There’s something oddly satisfying about hacking luscious, buttery Ultrasuede into bits. After spending so much time at the computer lately, cutting class components offered a welcome respite last week.
But don’t think this level of order reigns throughout my realm. Here’s what my desk looked like one morning last week before I tidied. It’s time to clean up again.
Still, it’s a wonderful kind of minor chaos, filled with possibilities. I know students are looking forward to the classes I’m preparing for. And I always look forward to seeing what they do with the ideas and materials they find ready and waiting when they walk through the door.
When I walk into my studio, that sense of possibility is a balm for my spirit.

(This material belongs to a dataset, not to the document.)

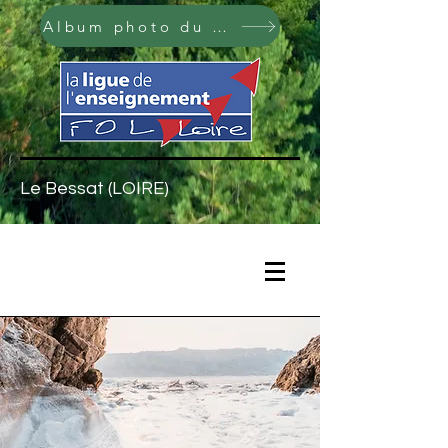
Album photo du centre
Le Bessat (LOIRE)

I’ve been spending more time than usual at the computer working with formats that are new to me. That, of course, means making mistakes and false starts, then backtracking to fix things, and eventually starting over from scratch once I know what I’m doing.
I spent some time in the studio last week pondering this question: Why do I feel fine with mistakes and false starts in my artwork but not so much in the office? In my artwork, I know that time isn’t wasted, that it’s necessary to do that work to get to work that shines with possibility. It’s productive — sort of like the kind of cough that clears your lungs so you can breathe again.
In the office, it’s always been harder for me to get a sense of creative satisfaction out of mistakes and false starts. I guess I need to alter the picture in my head of what productivity looks when it involves a keyboard and mouse.
In the meantime, I find it oddly satisfying to hack Ultrasuede to bits. What do you do?